Тогда началось трудное, грустное, для нашего самолюбия до сих пор крайне мучительное и постыдное, дело. Collectivemen, совместно, как одно целое, или как бы ни передавали это слово, государство обязывалось исполнить это вознаграждение. Кто-нибудь должен же развязать кошель, когда следует уплатить по счету; конечно, знали, кому этот убыток будет менее чувствителен и кто будет менее всех сопротивляться. При массе затруднений, затрагивавших разнообразные интересы, и при страшно медленном и тяжелом образе действий сейма в Регенсбурге, дело тянулось очень долго. В силу необходимости остановились на том, что решение о новом устройстве Германии, по случаю уступки левого берега Рейна, будет принято в Париже. В Петербурге тогда началась беготня и суетня заинтересованных; взвешивание убытков и возможных вознаграждений; подкупы, лесть, раздоры доведены были до омерзения и ясно показали, как глубоко пал цвет народа, благородное дворянство и князья, считавшие за счастье, когда бывшие якобинцы, ныне великие люди и великие дипломаты, снисходили до принятия от их посланников табакерки, наполненной луидорами. Для официального обсуждения вопроса, крайне перепутанного с конституцией и частными правами, была избрана имперская депутация, по восемь членов от Богемии, Бранденбурга, курфюршеств Майнцского и Саксонского, Баварии, Вюртемберга, Бадена, а также и от курфюршества Гессен-Кассельского (ноябрь 1801 г.). 25 февраля 1803 года выработанный под влиянием разных мнений и, в сущности, написанный под диктовку иностранцев, новый план был представлен на заключение имперского депутатского собрания, потом Регенсбургским сеймом принят, имперским главой в ратификационном декрете одобрен и 27 апреля там же, в Регенсбурге, утвержден.

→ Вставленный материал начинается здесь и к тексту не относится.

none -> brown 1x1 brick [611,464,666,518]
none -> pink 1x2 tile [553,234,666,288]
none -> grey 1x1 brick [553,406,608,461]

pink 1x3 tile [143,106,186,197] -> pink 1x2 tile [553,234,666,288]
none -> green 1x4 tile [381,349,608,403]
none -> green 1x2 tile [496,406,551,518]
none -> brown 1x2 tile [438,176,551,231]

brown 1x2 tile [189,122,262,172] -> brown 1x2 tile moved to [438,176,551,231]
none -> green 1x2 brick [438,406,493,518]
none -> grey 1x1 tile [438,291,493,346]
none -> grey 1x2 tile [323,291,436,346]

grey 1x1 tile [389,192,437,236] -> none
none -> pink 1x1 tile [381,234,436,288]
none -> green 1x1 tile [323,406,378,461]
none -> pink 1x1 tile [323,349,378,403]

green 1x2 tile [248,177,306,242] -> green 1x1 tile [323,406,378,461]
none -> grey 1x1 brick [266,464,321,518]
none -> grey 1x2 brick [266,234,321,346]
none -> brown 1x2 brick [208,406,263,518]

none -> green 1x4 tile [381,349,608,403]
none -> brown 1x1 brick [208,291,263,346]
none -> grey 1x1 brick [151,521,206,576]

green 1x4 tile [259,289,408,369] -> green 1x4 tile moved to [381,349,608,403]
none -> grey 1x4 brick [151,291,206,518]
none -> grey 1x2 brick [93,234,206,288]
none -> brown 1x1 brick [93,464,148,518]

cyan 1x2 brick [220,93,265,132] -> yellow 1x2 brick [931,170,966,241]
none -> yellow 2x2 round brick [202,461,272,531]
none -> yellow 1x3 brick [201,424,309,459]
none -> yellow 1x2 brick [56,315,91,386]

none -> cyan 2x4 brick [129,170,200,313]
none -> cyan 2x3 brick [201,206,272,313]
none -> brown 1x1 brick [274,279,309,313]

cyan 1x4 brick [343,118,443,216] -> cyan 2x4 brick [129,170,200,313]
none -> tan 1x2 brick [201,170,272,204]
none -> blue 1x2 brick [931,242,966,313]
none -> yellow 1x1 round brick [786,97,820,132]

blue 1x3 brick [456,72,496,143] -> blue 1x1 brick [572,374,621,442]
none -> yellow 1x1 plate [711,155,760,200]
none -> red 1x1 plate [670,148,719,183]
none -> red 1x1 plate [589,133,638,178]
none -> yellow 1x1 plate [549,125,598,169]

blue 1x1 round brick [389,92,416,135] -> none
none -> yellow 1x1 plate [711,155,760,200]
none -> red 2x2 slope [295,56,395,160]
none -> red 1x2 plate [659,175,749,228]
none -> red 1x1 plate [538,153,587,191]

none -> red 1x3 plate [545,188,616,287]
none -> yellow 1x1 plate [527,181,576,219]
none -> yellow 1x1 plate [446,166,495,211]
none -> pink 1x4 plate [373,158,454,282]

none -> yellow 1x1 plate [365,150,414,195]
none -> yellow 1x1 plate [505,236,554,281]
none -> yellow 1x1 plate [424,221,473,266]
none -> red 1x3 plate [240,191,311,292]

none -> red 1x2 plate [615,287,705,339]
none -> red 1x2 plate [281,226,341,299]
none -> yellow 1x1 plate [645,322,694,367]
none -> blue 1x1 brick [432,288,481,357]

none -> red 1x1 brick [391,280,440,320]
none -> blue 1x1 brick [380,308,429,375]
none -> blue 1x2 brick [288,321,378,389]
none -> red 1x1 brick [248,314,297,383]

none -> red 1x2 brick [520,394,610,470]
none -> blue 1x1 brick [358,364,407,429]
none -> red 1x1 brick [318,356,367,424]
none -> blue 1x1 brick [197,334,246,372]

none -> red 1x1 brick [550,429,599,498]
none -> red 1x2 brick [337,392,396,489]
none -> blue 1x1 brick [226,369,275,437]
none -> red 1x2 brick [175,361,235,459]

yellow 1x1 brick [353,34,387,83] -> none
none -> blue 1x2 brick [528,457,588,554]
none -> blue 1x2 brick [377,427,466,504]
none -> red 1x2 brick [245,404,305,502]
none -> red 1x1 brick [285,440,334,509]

Революция, начавшаяся в 1789 году, глубоко захватила и Германию. Старый порядок вещей был разрушен, в силу революции, совершенной князьями в свою пользу, в отношении духовных владений и их властителей. Исключая гроссмейстера немецкого ордена и Иоаннитского приорства, только один курфюрст, великий канцлер Майнцский, господин фон Дальберг, ловко и с непонятным оптимизмом примирившийся с этим тяжелым временем, удержался в своем княжеском положении и был вновь наделен всем необходимым. Остальные исчезли; они послужили материалом для вознаграждения; из имперских городов осталось только шесть; с пустыми руками ушли обездоленные имперские графы, а имперские рыцари сделались жертвами нового революционного государственного строя. Непосредственно и правами они не поплатились по заключению имперского депутатского собрания, но на деле они могли выгадать себе лишь небольшую отсрочку перед насильственными мерами того, кто был теперь здесь хозяином: за выпадением некоторых основных столбов, рухнуло и все старое здание.
Следует заметить, однако, что при секуляризациях и медиатизированиях соблюдалась умеренность и частные лица, потерпевшие при этом, не оставались без всякого покровительства. Новые территориальные владетели должны были принимать на себя точные обязательства в этом отношении. Вознаграждения княжеских домов зависели тоже от подкупов в Париже и от родственных связей с могущественными державами – так, например, баденский двор опирался на Россию – или от других причин, с которыми сообразовалась и щедрость воздаяния. Довольно позорно было то, что даже совершенно посторонние князья из габсбургской родни получали вознаграждения за счет Германского государства; так, великий герцог Тосканский получил архиепископство Зальцбург, пробство Берхтесгаден и некоторые части епископств Пассауского и Эйхштадского. В общем итоге оказалось, что самые большие и просто большие владетели ничего не потеряли; Австрия была вознаграждена тоже вполне; Пруссия, Баден, Бавария, Брауншвейг, Гессен-Дармштадт, Вюртемберг и другие получили – в большей или меньшей степени – тоже гораздо более, нежели теряли по левую сторону Рейна. Пруссия, например, потеряв 48 кв. миль со 117 000 жителей и 1,5 млн дохода, получила в вознаграждение 230 кв. миль с 500 000 жителей и 4 млн дохода. Франция поступала с расчетом, сея возможный раздор между Австрией и Пруссией, о бок с которыми находилась остальная, третья Германия, государства которой стремились оградить теперь свою независимость от них обеих, вдвойне ценную при новом порядке вещей, и должны были, как бы поневоле, искать французского протектората. Они добывали его, и лишь в конце XIX века последние из этих покровительствуемых Францией владетелей были вынуждены покинуть немецкую землю.